*** Opening of Excerpted passage ***

Good morning all, I hope you’re enjoying your Tuesday and the last few weeks of nice fall weather. Let’s jump right into today’s biotech news:

NEW BIOTECH DRUG WAGES THREE-PRONGED ATTACK ON PROSTATE CANCER – Prostate cancer has been the focus of a lot of biotech drug development this year, and now Cambridge, MA-based Tokai Pharmaceuticals is getting into the game, announcing clinical trials of a new drug that promises to fight cancer cells simultaneously with three modes of action. xconomy.com has more:

Scientists have known for decades that prostate cancer cells thrive on testosterone and one of its byproducts in the body, so standard treatment has long been focused on shutting down the production of tumor-fueling testosterone, R. Bruce Montgomery, [a clinical investigator at the University of Washington], says. This treatment, known as chemical castration, usually works for about five to 10 years. But all men eventually develop resistance to the hormone-blocking therapy, Montgomery says.

Researchers have been trying to sleuth out how this can be, and it now appears that the cancer cells are clever at finding new ways to grow. Tokai is zeroing in on blocking three of the ways tumors use to grow, even when they are deprived of most of the usual testosterone they need.

One way is by blocking a receptor prostate cancer cells have for efficiently picking up trace amounts of the hormone. Another is by blocking an enzyme called CYP17 that allows the body to make small amounts of testosterone in adrenal glands, which can happen even while standard hormone-blocking drugs are essentially instructing the brain not to produce any testosterone, Montgomery says. The other way Tokai fights the cancer is by reducing the number of hormone receptors in prostate cancer tumors, essentially so they can’t vacuum up any testosterone in the body, Montgomery says.

SCIENTISTS DEVISE EARLY TREATMENT FOR SPINAL CORD INJURY – A new study finds that injecting tiny polymer spheres into rats right after a spinal cord injury helped the animals recover movement and prevented secondary nerve damage that often follows such injuries. Reuters (via Nationalpost.com) has more:

The experimental treatment uses spheres called copolymer micelles that fuse with injured nerve fibers and prevent inflammation from doing more damage to surrounding nerves.

*** Close of Excerpted passage ***
*** Opening of Raw data ***

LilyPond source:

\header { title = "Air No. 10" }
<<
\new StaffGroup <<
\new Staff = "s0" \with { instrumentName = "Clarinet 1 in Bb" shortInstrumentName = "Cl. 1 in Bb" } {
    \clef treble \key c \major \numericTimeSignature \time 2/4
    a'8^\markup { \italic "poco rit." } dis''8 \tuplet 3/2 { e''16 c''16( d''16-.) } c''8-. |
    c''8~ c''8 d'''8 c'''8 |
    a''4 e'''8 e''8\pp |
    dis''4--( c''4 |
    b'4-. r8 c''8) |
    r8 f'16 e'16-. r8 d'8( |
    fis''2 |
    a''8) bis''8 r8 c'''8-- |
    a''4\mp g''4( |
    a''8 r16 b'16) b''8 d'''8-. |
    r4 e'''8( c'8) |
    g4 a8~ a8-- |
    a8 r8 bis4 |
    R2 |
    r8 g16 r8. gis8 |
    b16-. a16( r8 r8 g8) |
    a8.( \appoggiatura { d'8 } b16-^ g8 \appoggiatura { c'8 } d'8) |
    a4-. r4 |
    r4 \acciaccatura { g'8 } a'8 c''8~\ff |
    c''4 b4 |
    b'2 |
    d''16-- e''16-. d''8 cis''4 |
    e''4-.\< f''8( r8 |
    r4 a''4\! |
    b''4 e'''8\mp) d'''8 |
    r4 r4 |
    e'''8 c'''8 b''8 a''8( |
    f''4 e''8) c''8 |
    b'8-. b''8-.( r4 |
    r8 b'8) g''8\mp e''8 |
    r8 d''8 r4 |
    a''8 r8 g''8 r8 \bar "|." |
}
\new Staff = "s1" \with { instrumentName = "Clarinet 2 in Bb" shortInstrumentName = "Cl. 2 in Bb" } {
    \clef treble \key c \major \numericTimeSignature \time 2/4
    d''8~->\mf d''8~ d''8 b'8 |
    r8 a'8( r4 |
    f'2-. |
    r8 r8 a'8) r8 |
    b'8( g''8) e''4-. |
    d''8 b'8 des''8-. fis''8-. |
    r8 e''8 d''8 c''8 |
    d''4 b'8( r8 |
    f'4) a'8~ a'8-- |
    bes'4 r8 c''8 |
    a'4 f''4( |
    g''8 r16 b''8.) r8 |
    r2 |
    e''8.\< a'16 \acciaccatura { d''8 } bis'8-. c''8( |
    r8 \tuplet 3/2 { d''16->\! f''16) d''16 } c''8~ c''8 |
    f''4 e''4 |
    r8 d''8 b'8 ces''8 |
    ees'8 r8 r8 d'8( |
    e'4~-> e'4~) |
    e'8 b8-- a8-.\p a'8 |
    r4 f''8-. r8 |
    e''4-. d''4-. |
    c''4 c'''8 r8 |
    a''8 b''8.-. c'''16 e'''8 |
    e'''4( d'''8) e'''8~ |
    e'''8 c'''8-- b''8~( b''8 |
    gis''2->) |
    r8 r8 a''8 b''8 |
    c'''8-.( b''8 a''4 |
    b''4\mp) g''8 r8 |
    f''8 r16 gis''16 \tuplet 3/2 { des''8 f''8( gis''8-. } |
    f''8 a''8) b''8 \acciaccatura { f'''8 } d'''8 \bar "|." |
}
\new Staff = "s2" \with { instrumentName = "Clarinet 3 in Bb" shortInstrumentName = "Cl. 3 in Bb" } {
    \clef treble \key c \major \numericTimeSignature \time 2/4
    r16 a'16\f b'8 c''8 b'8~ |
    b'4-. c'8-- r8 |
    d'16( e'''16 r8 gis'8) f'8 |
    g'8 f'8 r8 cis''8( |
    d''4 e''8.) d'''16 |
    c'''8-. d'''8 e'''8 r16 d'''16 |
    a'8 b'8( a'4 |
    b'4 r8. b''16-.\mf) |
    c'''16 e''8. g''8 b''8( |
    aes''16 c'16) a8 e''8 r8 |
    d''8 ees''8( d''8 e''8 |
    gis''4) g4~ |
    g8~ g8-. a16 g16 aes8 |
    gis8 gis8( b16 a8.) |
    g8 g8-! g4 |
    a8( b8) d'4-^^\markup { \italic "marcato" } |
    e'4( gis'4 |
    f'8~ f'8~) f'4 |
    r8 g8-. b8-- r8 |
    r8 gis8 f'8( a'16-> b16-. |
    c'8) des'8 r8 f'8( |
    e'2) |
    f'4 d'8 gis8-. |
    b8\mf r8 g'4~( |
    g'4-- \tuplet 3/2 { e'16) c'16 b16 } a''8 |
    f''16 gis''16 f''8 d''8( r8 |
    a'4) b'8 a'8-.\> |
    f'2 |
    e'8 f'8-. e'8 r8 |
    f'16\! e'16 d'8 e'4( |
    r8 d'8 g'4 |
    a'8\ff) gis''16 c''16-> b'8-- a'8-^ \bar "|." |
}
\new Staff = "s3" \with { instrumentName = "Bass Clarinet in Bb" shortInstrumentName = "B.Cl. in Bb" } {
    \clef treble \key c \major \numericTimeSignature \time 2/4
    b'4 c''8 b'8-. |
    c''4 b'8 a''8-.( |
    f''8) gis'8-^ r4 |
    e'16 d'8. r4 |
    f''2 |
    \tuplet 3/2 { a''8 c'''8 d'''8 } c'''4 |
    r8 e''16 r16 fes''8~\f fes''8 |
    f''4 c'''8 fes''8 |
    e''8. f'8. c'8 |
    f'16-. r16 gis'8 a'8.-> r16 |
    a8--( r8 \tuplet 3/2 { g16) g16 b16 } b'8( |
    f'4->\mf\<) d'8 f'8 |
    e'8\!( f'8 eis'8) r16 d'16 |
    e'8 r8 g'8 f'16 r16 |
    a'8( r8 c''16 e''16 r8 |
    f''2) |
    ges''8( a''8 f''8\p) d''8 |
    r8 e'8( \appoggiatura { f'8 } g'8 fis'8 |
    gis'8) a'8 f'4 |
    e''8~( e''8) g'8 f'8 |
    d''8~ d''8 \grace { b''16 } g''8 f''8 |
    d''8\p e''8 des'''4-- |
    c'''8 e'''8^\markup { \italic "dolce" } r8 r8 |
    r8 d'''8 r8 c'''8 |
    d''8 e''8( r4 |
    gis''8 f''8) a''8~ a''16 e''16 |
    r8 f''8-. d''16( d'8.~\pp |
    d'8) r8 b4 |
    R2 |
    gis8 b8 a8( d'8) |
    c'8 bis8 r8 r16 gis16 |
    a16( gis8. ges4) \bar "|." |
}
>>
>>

*** Close of Raw data ***

◆ **Prompt**
Reproduce word for word the stretch of the biotech news roundup from "One way is by" through "body, Montgomery says.".

◆ **Answer box**
One way is by blocking a receptor prostate cancer cells have for efficiently picking up trace amounts of the hormone. Another is by blocking an enzyme called CYP17 that allows the body to make small amounts of testosterone in adrenal glands, which can happen even while standard hormone-blocking drugs are essentially instructing the brain not to produce any testosterone, Montgomery says. The other way Tokai fights the cancer is by reducing the number of hormone receptors in prostate cancer tumors, essentially so they can’t vacuum up any testosterone in the body, Montgomery says.